-- start of DATA ROWS --

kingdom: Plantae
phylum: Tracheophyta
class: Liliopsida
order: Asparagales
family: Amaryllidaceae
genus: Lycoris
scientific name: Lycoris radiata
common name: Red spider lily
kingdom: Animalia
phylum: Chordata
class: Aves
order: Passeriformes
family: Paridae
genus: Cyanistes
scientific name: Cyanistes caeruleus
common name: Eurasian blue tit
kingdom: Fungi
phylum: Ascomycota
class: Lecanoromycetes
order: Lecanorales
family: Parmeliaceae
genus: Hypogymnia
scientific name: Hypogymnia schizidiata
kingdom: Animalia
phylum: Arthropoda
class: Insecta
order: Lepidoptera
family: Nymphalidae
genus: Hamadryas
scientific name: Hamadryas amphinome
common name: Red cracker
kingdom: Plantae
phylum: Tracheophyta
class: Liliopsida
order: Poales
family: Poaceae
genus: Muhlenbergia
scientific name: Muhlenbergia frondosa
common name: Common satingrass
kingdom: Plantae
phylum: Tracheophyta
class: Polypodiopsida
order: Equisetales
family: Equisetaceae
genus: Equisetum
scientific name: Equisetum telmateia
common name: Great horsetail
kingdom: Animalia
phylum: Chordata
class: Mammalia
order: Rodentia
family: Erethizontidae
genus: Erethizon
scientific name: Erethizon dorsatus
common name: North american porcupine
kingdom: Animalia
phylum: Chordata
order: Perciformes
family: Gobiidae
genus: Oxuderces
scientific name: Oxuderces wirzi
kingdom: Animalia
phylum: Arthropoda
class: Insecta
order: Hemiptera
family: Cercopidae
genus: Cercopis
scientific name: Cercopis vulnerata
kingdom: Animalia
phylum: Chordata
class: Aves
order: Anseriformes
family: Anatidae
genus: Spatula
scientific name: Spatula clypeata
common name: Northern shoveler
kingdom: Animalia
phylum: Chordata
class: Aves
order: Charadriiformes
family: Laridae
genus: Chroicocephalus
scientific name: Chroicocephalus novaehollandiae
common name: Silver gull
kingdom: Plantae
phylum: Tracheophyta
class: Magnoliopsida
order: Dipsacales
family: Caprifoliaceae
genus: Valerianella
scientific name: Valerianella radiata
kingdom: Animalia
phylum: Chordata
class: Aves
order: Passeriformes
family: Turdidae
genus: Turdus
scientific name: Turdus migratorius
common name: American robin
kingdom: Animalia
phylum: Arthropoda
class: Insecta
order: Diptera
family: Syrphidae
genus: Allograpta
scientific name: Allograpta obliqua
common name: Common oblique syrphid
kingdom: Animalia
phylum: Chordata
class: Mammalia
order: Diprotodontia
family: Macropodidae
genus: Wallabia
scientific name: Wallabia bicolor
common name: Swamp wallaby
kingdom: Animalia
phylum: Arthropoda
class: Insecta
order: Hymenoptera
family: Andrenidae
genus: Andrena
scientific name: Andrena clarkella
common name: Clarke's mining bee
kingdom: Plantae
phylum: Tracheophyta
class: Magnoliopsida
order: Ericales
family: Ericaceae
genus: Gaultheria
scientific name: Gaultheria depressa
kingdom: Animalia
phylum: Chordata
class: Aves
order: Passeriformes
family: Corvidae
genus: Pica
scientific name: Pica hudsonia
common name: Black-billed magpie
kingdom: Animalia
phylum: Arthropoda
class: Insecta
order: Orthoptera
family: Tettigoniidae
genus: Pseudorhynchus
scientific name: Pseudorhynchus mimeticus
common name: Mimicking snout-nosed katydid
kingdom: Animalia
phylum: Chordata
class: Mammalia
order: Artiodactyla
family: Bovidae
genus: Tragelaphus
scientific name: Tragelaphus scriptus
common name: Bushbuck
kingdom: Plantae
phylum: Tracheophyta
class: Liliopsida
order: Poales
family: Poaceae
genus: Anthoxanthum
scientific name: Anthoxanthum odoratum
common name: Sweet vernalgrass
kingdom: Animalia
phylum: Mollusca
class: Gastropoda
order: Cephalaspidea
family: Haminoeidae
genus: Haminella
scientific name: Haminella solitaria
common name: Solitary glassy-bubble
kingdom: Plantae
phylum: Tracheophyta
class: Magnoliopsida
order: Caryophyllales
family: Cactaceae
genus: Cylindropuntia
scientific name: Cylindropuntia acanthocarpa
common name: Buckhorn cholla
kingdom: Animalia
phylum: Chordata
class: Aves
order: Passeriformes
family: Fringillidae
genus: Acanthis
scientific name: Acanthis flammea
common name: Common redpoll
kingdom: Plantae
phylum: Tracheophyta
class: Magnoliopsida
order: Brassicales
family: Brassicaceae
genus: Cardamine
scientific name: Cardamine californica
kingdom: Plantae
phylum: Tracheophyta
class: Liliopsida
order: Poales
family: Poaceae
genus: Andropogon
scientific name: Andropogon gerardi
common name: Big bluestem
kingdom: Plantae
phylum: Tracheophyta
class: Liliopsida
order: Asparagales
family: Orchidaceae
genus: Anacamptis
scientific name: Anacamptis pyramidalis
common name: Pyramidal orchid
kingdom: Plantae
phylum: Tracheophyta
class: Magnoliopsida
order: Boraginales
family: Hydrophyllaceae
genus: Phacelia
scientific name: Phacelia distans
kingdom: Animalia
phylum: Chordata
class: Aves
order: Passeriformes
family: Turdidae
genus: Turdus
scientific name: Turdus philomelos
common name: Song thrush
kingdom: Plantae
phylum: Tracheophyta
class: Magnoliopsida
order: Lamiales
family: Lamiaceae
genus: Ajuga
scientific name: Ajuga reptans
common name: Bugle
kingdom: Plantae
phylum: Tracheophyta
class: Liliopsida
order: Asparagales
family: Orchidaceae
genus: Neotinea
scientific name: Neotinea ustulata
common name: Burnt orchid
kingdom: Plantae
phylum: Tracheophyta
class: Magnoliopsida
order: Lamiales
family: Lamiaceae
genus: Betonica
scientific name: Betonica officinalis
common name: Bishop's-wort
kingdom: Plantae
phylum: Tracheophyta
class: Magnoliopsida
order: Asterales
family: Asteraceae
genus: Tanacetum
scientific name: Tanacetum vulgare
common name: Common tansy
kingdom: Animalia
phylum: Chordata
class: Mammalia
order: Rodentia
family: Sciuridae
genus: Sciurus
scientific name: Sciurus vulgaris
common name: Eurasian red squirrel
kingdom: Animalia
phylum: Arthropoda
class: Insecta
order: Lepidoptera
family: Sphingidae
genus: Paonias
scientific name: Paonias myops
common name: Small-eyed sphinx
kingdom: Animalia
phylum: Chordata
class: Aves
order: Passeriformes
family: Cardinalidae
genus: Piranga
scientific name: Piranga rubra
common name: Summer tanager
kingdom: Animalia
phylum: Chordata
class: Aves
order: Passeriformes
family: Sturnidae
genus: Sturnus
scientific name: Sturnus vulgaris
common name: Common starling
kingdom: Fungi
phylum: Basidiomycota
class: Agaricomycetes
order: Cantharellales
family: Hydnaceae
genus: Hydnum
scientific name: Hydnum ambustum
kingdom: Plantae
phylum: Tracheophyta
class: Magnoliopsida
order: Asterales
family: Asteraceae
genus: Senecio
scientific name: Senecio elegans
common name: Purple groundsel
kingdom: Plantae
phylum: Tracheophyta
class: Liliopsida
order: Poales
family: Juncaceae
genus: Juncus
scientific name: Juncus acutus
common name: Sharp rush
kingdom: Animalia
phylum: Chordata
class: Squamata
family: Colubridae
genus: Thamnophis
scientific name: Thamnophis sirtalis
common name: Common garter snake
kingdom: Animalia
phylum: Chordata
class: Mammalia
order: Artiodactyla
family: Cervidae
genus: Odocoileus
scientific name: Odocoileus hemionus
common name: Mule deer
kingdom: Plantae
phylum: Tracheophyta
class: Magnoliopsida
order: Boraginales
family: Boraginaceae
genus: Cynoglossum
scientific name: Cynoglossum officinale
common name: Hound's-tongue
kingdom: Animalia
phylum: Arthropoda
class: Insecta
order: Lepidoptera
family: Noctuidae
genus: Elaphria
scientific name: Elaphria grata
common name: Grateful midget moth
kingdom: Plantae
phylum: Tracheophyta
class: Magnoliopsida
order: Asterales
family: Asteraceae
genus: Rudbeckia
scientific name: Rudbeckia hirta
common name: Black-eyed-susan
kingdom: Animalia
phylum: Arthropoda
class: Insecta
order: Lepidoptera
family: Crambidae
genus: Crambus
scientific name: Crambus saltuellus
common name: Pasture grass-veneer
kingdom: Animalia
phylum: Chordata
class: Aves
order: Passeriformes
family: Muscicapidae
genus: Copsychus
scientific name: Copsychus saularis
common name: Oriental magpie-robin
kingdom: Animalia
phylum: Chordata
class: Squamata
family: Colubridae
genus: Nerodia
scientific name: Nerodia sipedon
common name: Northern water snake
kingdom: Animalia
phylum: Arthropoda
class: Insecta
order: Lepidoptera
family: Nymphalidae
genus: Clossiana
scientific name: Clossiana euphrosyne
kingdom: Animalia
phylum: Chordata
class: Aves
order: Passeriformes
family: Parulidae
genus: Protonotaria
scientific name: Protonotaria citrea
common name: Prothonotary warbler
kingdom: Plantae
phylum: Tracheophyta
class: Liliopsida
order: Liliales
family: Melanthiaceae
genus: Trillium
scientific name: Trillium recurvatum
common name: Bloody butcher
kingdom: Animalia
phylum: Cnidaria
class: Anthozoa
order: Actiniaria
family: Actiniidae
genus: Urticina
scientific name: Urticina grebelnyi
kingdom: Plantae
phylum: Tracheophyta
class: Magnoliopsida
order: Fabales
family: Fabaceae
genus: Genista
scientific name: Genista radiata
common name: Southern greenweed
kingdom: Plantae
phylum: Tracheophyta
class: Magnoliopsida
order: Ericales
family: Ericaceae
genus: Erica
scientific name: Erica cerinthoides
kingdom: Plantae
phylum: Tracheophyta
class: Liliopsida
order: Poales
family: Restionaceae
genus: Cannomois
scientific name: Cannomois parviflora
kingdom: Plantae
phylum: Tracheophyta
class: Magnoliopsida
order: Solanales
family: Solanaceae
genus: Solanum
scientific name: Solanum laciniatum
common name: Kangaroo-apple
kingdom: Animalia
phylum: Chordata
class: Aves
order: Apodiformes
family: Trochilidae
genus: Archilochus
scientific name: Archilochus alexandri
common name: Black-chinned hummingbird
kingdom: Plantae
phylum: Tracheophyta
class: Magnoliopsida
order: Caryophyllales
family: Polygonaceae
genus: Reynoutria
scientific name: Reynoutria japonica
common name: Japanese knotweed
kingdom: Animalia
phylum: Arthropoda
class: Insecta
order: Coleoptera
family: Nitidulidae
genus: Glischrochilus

-- end of DATA ROWS --

**EXERCISE DETAILS:**
Arrange the lines from the start of the rows through the line containing "scientific name: Cyanistes caeruleus" as a numbered list, including that line and leaving out any blank lines.

**FULL OUTPUT:**
1. kingdom: Plantae
2. phylum: Tracheophyta
3. class: Liliopsida
4. order: Asparagales
5. family: Amaryllidaceae
6. genus: Lycoris
7. scientific name: Lycoris radiata
8. common name: Red spider lily
9. kingdom: Animalia
10. phylum: Chordata
11. class: Aves
12. order: Passeriformes
13. family: Paridae
14. genus: Cyanistes
15. scientific name: Cyanistes caeruleus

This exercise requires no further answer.